Nie grałem w MGSV więc nie będę oceniał, która gra jest lepsza ale rozwala mnie to, że ludzie już prorokują na podstawie kilku dostepnych materiałów promocyjnych, że Fallout 4 będzie najlepszy :D. Jak na razie na materiałach promocyjnych, na których raczej pokazuje się najlepsze fragmenty rozgrywki widać dużo walki i kilka niezbyt ciekawych lokacji. Nijak to się ma do zaprezentowanego Novigradu z Wiedźmina (MGSV się nie interesowałem ale prawdopodobnie też znajdzie się coś podobnie miażdżącego w materiałach promocyjnych). Może się okazać, że Fallout 4 podobnie jak Destiny, pomimo hype'u okaże się pustą wydmuszką.
@Agrelm
Ja grałem w Wiedźmina 3 i MGSV a Fallouta 4 uważam za lepszą grę, bo Bethesda udowodniła w swoich grach, że są mistrzami w gatunku RPG plus każda lokacja ma swoją historię, Wiedźmin dopiero raczkuje w sandboxie. Myślę, że niektórym klapki przysłoniły oczy, bo 16 darmowych dlc czy to, że gra jest Polska (nie, ja się nie bawię w pseudopatriotyzm). Pod względem rozgrywki jak i rozwiązań wygrywa dla mnie MGSV, ale prawda jest taka, że gdy pojawi się Fallout 4 to zje te gry na śniadanie (mają doświadczenie w robieniu sandboxów)

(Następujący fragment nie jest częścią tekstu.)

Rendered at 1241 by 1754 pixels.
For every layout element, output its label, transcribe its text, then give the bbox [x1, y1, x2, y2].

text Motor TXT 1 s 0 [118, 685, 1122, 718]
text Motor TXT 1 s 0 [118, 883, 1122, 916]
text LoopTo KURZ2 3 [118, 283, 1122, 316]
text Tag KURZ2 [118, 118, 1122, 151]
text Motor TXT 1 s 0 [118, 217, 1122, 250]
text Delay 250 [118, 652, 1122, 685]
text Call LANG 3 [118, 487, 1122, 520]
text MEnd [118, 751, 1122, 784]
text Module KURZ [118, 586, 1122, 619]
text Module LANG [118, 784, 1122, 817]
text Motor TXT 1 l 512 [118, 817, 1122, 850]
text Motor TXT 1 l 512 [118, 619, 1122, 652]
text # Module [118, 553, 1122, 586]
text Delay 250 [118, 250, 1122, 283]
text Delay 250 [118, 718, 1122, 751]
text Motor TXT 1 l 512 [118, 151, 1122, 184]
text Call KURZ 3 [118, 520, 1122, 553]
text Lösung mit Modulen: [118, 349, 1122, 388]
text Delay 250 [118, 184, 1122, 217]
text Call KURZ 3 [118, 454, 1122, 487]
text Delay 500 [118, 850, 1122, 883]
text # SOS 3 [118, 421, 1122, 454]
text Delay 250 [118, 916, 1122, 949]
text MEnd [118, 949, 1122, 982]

Bethesda mistrzami RPG? Są dobrzy w tworzeniu sandboxów - nic więcej. Gry Bethesdy fabularnie leżą (no może poza F:NV - ale to gra tworzona przez Obsidian, tylko wydana przez Beth), poza fabułą cała reszta wychodzi im średnio (a do tego co wyjdzie dorzucają tony bugów których nigdy nie naprawiają :D). Jedyną rzeczą która ratuje Bethesdę to ich otwartość na mody - gdyby nie to nie skończyłbym ich żadnej gry.

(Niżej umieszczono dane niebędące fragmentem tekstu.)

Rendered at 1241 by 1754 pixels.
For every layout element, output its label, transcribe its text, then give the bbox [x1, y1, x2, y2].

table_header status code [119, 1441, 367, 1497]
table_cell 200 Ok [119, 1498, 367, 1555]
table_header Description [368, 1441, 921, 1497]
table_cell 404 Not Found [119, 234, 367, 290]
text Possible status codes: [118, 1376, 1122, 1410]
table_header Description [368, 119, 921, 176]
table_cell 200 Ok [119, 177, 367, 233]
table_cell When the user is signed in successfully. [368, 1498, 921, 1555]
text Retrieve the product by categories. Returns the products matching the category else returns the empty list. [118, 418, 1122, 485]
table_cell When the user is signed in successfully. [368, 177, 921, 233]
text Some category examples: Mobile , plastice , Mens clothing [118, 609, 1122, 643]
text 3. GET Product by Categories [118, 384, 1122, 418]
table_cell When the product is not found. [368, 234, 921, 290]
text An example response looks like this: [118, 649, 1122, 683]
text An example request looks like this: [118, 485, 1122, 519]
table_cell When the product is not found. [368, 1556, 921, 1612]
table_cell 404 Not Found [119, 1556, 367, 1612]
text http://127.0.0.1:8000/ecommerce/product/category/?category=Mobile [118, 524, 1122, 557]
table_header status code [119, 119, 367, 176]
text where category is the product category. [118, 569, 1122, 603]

Nie wiem skad takie czepianie sie fabuly w grach od Beth, przeciez taki F1 czy F2 mial fabule rownie durna jak F3. "Psuje sie czip od pompy- idz zdabadz taki sam, bo pomrzemy".

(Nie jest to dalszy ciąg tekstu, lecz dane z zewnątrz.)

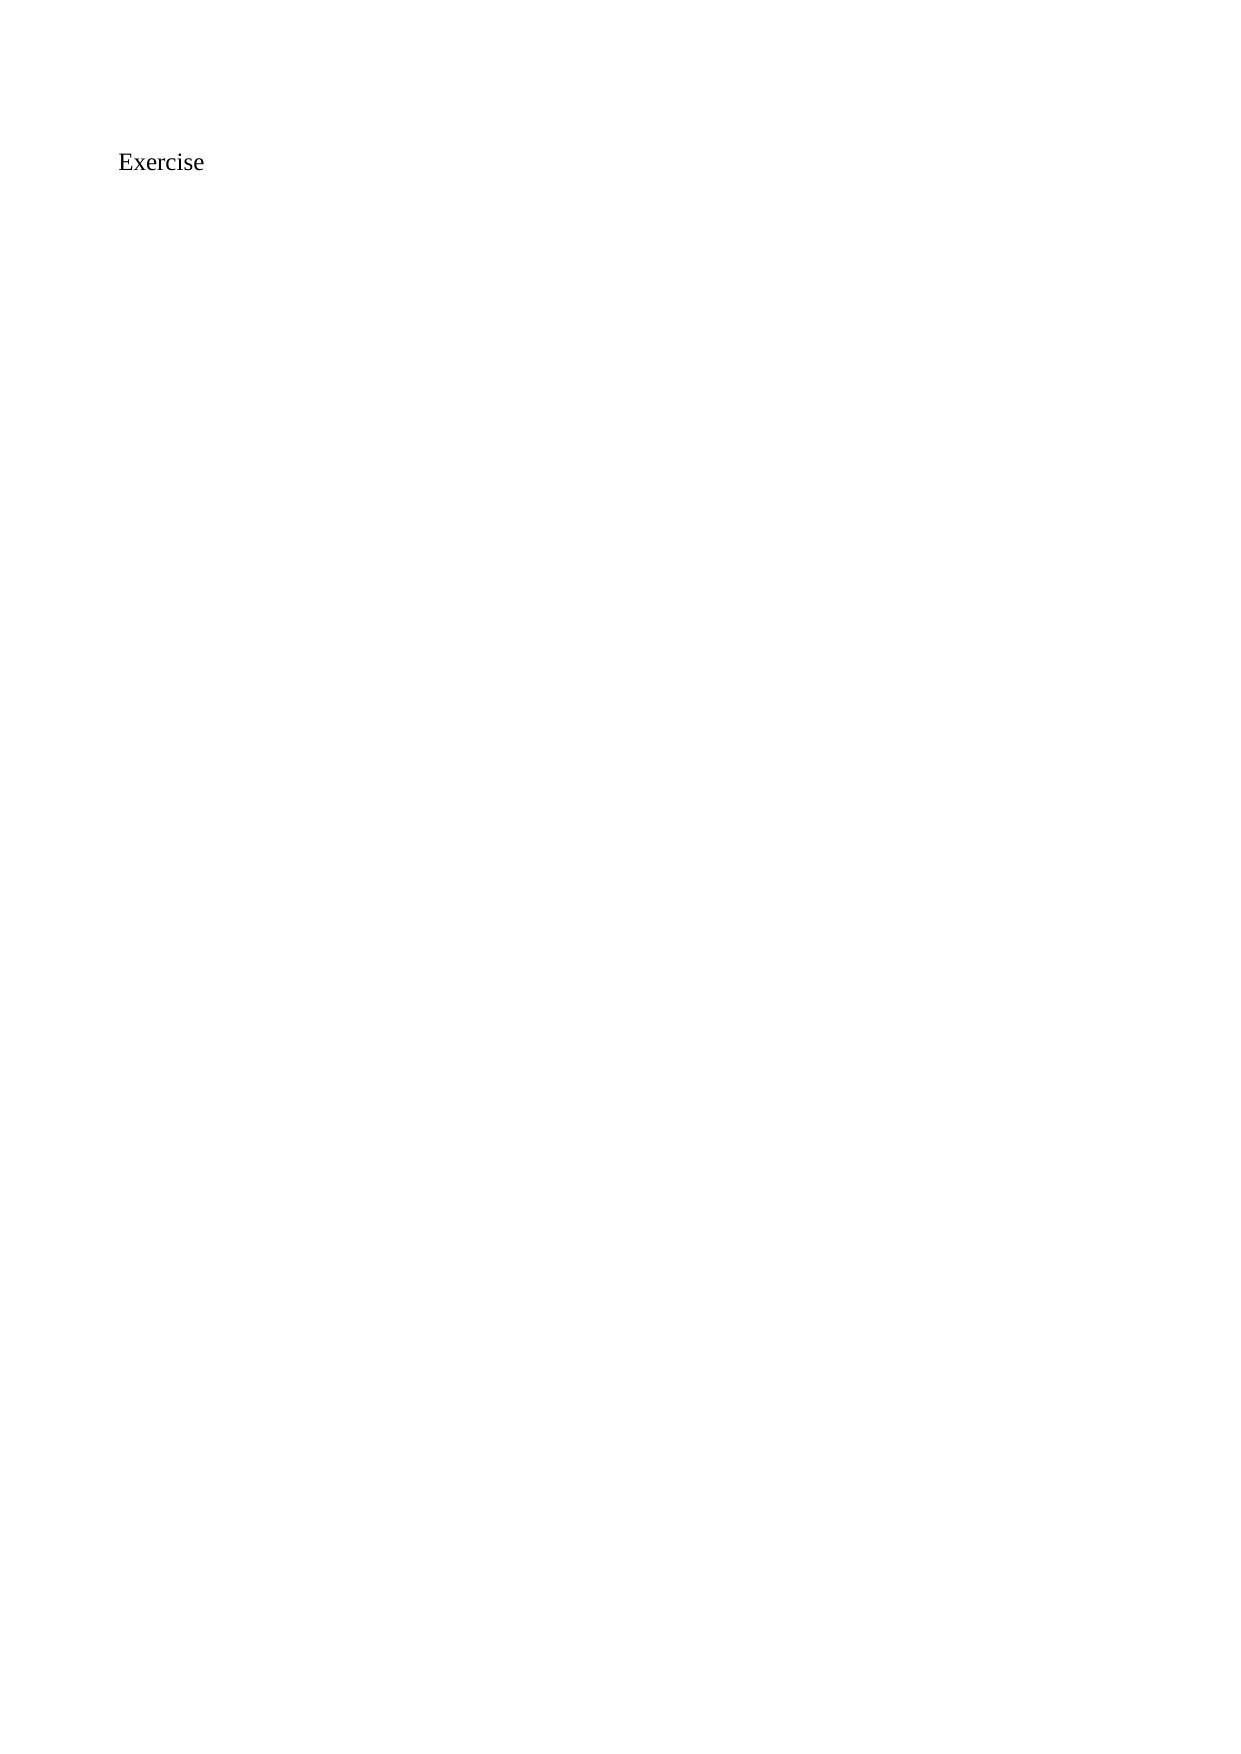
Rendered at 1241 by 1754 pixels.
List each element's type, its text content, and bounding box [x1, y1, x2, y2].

Jasne, sposobow grania bylo wiecej (ale to zauwazy i tak tylko ten, kto zagra kilka razy, czyli mniejszosc), wiecej dialogow (i ciekawsze), ale glowna fabula byla rownie nedzna.
@Legion 13
Masz rację z tymi "mistrzami" trochę przesadziłem jednak tak jak mówisz robią świetne sandboxy które wciągają (przynajmniej mnie). Po krótkim przemyśleniu sprawy wyłamuję się z tej dyskusji, ponieważ od pewnego czasu mam dosyć poważny syndrom pozostawiania niedokończonych gier, więc nie sposób mi rzetelnie oceniać fabuły tych dwóch przytoczonych przykładów w tytule. Ma ktoś podobnie, tyle premier a ja nie dokończyłem Batmana, Wiedźmina, Mad Maxa, Asasyna Unity i ciągle kupuję nowe :(
Oczywiście Wiedźmin 3 i to bez jakichkolwiek wahań. Przede wszystkim za klimat, teksty, fantastyczną, specyficzną muzykę, grafikę (przede wszystkim za koncept artystyczny), fabułę i problemy w niej poruszone, różnorodność i poziom złożoności zadań i przede wszystkim za wszechobecną polskość, której w takim stopniu nie uświadczymy w żadnej innej grze dopóki nie powstanie kolejna część Wieśka.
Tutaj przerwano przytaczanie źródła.